In het door de GZ-psycholoog en gerechtelijke deskundige A. Soetendaal op
27 maart 2018 opgestelde Pro Justitia-rapport is onder meer het volgende vermeld:
“Bij betrokkene is sprake van een sterke dwangcomponent in zijn handelen. Dit was
tevens zo in de onderhavige ten laste gelegde feiten, indien bewezen. Betrokkene
heeft geprobeerd zijn dwanggedachten en -handelingen te 'bezweren’ met rituelen en
heeft geprobeerd hier weerstand aan te bieden. Dit lukte redelijk zolang er een verplichtend justitieel kader aanwezig was. De dwang nam de overhand op betrokkene op
het moment dat dit verplichte kader kwam te vervallen (i.c, betrokkene liet zich niet
meer sturen en monitoren, ook niet ten aanzien van zijn alcoholgebruik). Betrokkene
ontbeert de verstandelijke capaciteiten en vaardigheden om hierin meer zelfcontrole
te ontwikkelen en wordt bepaald door zijn driften en impulsen.
Over de mate van toerekenen kan worden vermeld dat betrokkene in principe besef
heeft van de wederrechtelijkheid van het ten laste gelegde, maar dat hij, op het moment dat zijn weerstand tegen de dwang gebroken is, dit besef lijkt te verliezen. Met
andere woorden: betrokkenes realiteitstoetsing is op momenten van grensoverschrijdingen niet meer intact, betrokkene maakt verkeerde interpretaties en attributies en
in zijn afweer functioneert hij op een dermate basaal niveau dat het besef van de wederrechtelijkheid op die momenten niet meer voldoende is (ook niet na een waarschuwing van de wijkagent of een reclasseerder). Betrokkene lijkt in onvoldoende mate de consequenties van zijn handelen te kunnen overzien, niet alleen ten aanzien van
de nadelige gevolgen voor zichzelf maar zeker ook voor de slachtoffers. Het feit dat
slachtoffers bang voor hem waren is iets dat betrokkene ten zeerste verbaast. Gezien
de grote dwangcomponent in zijn handelen heeft betrokkene onvoldoende gedragsalternatieven voorhanden om zijn handelen bij te sturen; dit wordt nog eens versterkt
door zijn gebrekkige intellectuele capaciteiten en sociaal-emotionele vaardigheden.

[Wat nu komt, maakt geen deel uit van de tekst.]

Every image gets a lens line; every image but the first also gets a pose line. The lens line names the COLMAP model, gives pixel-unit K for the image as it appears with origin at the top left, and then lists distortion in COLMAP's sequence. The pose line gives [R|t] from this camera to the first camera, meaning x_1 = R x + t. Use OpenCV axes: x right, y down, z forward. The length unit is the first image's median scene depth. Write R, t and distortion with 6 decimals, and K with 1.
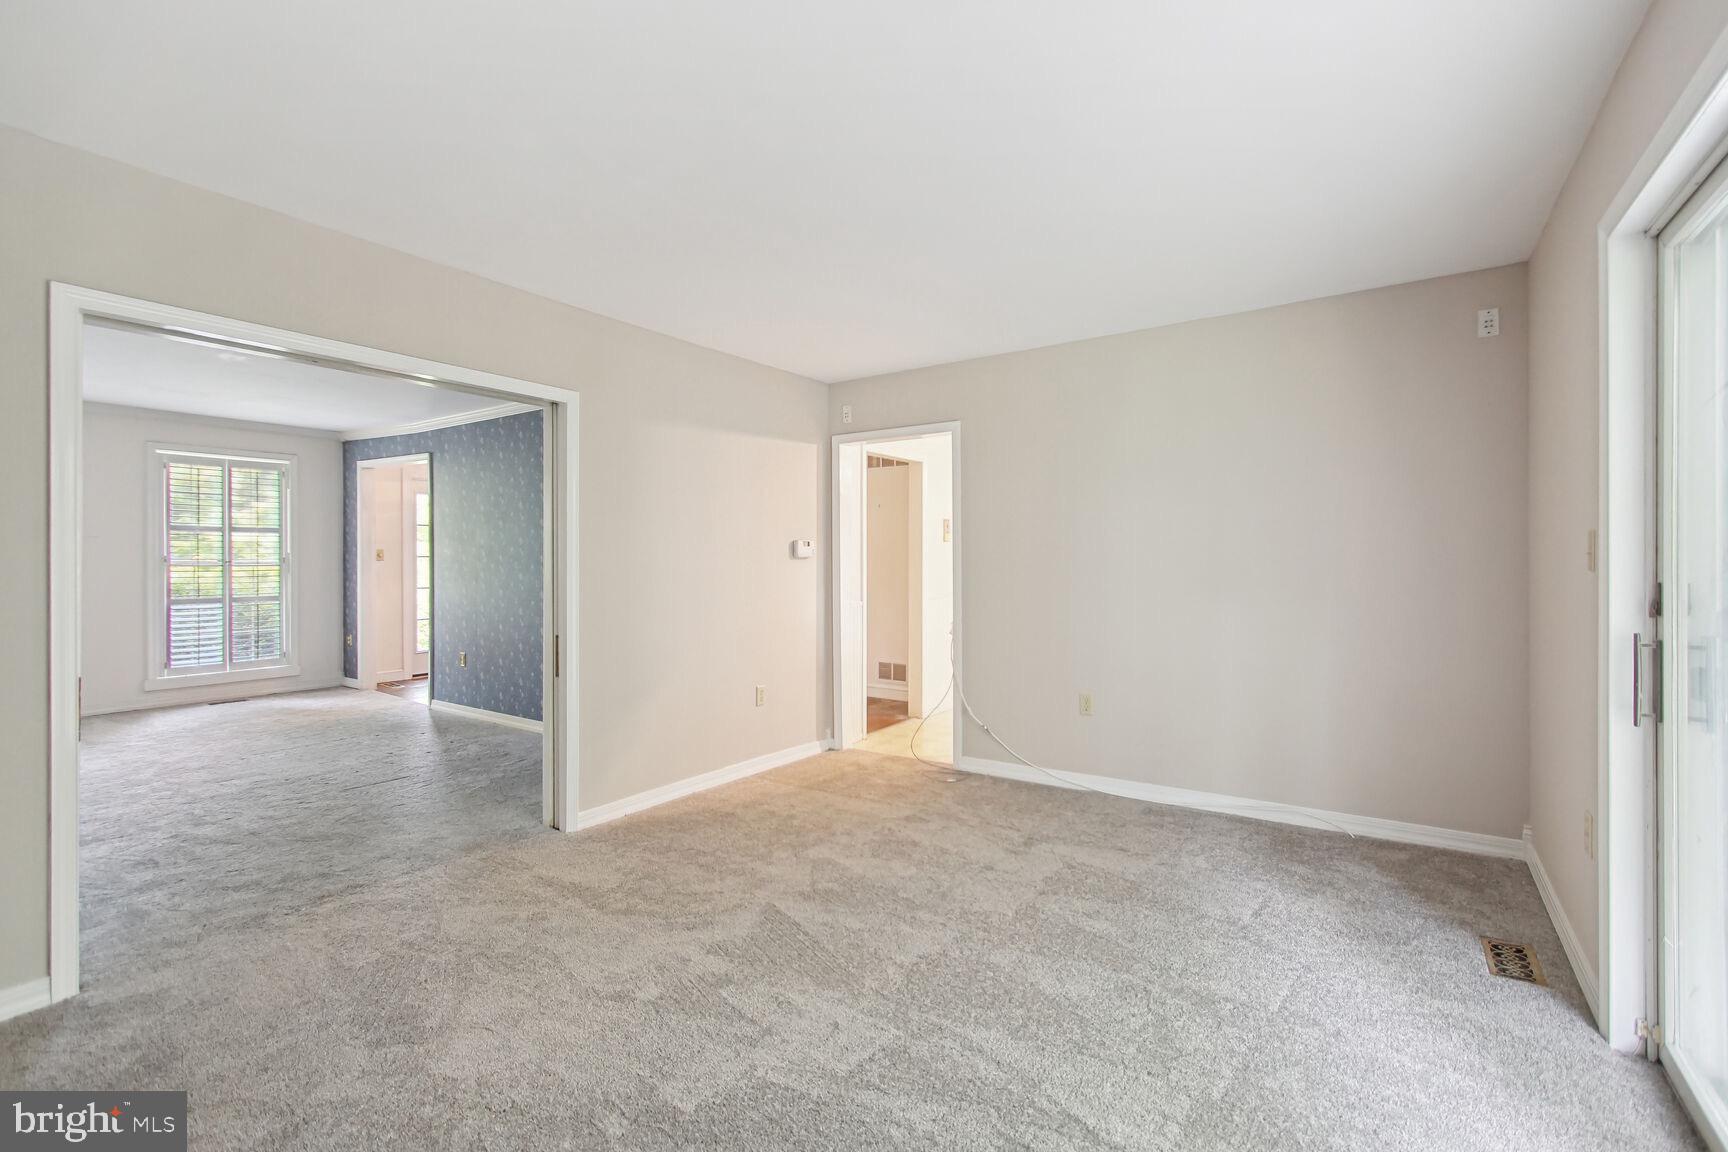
lens RADIAL K [[766.5, 0, 865.5], [0, 766.5, 555.5], [0, 0, 1]] dist [-0.014028, 0.000578]
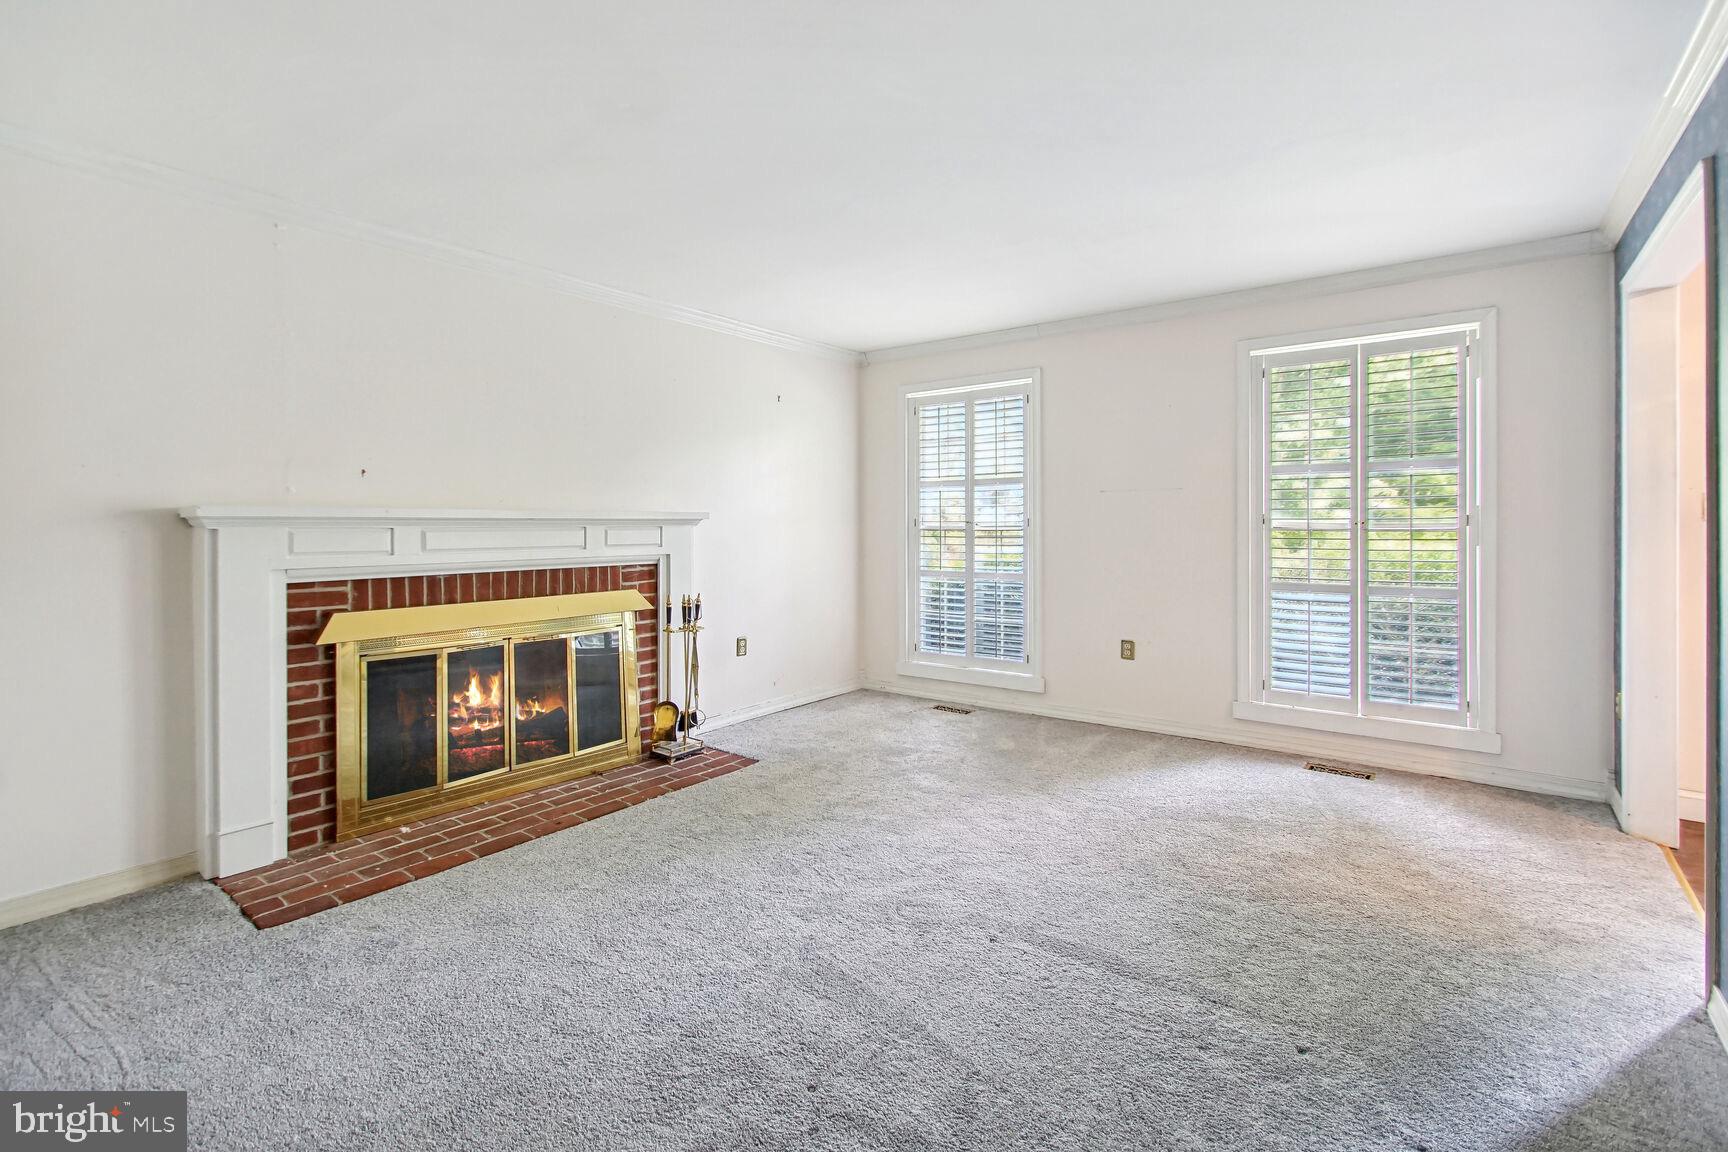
lens RADIAL K [[781.7, 0, 854.3], [0, 781.7, 530.2], [0, 0, 1]] dist [0.000788, 0.000880]
pose [[-0.056403, 0.010220, -0.998356, -0.235151], [0.005855, 0.999934, 0.009906, 0.005722], [0.998391, -0.005287, -0.056459, 0.658874]]
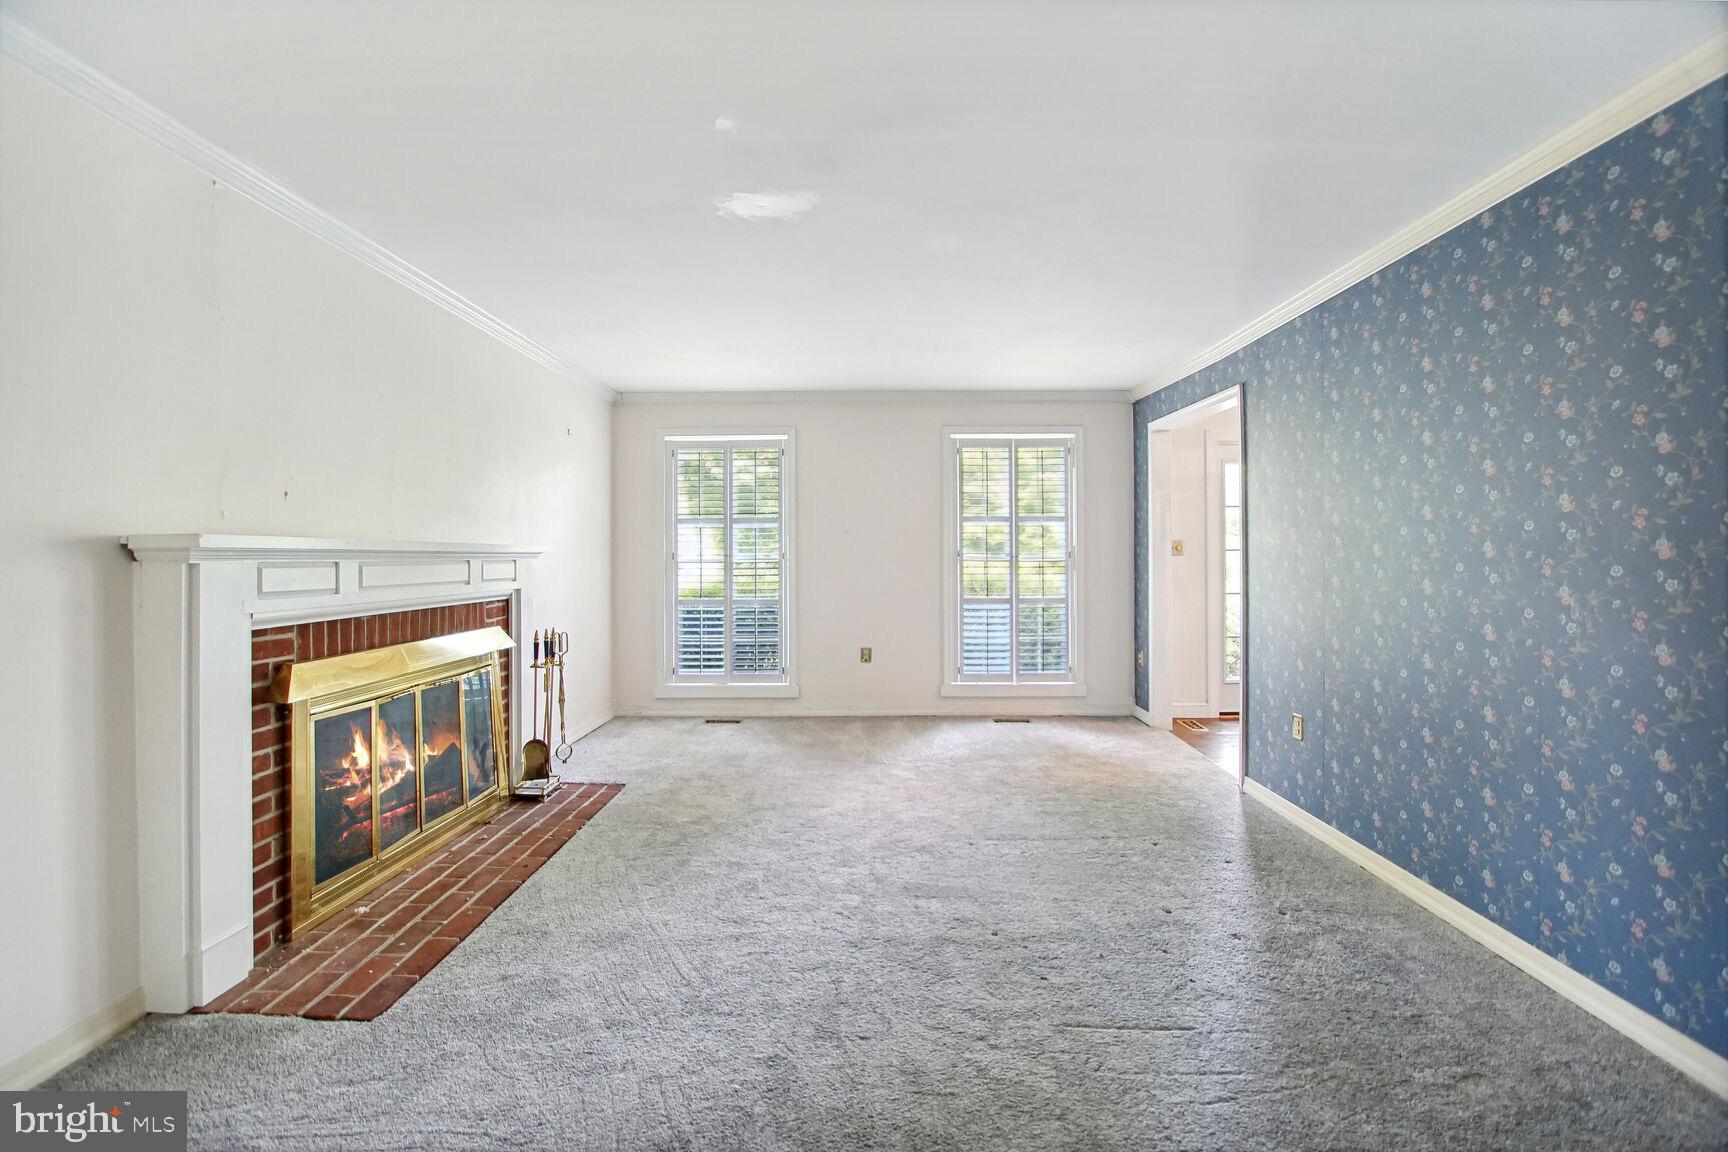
lens RADIAL K [[766.5, 0, 865.5], [0, 766.5, 555.5], [0, 0, 1]] dist [-0.014028, 0.000578]
pose [[0.559009, 0.000199, -0.829161, -0.213796], [0.003720, 0.999989, 0.002748, 0.004139], [0.829153, -0.004621, 0.559002, 0.374995]]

Het wegvallen van het justitiële kader lijkt een essentieel kantelpunt voor de mate van
ervaren zelfcontrole van betrokkene. Na het wegvallen van dit verplichtend kader lijkt
'de door justitie opgelegde dwang' voor betrokkene niet meer van toepassing en staat
hij weer onder invloed van zijn eigen dwang.
(…) De rechtbank wordt geadviseerd betrokkene het hem ten laste gelegde, indien bewezen, verminderd toe te rekenen (op grond van de zeer sterke doorwerking van de
dwang, maar niet volledig omdat de dwang van justitie nog kan overheersen).
(….) Het recidiverisico voor een vergelijkbaar zedendelict werd als hoog ingeschat, zowel
op basis van een actuarieel risicotaxatieinstrument voor zeden als op basis van
klinische indrukken; op basis van dit laatste werd het risico nog hoger ingeschat (zeer
hoog). Alhoewel het risico zeer hoog is, is de ernst niet zodanig dat de verwachte
seksuele recidive gepaard gaat met geweld (desalniettemin zeer overlast gevend en ingrijpend voor de slachtoffers, aanranding en schennis). Er wordt een hoge frequentie
van recidive verwacht binnen een zeer korte termijn (ondergetekende schat in binnen
een week met een mogelijk dagelijkse frequentie).
(…) Voorgesteld wordt nu een tbs met dwangverpleging op te leggen. Eerder werd deze
maatregel niet zinvol geacht omdat betrokkene niet leerbaar zou zijn, echter mogelijk
is betrokkene toch (deels) behandelbaar met medicatie. Geadviseerd wordt middels
deze maatregel de geschetste behandelvraag zo snel als mogelijk beantwoord te krijgen (kortdurende klinische opname t.b.v. consultatie) en dan (zo mogelijk versneld)
te koersen op een voorwaardelijke beëindiging van de tbs-maatregel, waarbij stichting
Jolijt weer de controle en woonbegeleiding op zich kan nemen. Het voordeel is dat een
voorwaardelijke beëindiging van de tbs-maatregel met verpleging zo lang als nodig
kan doorlopen, waardoor de maatschappelijke veiligheid goed gewaarborgd kan worden. Het biedt stichting Jolijt een goed werkbaar justitieel kader om betrokkene verder
te begeleiden en te controleren. Een tbs-met voorwaarden biedt geen passend alternatief omdat ook deze maatregel eindig is in tijd.”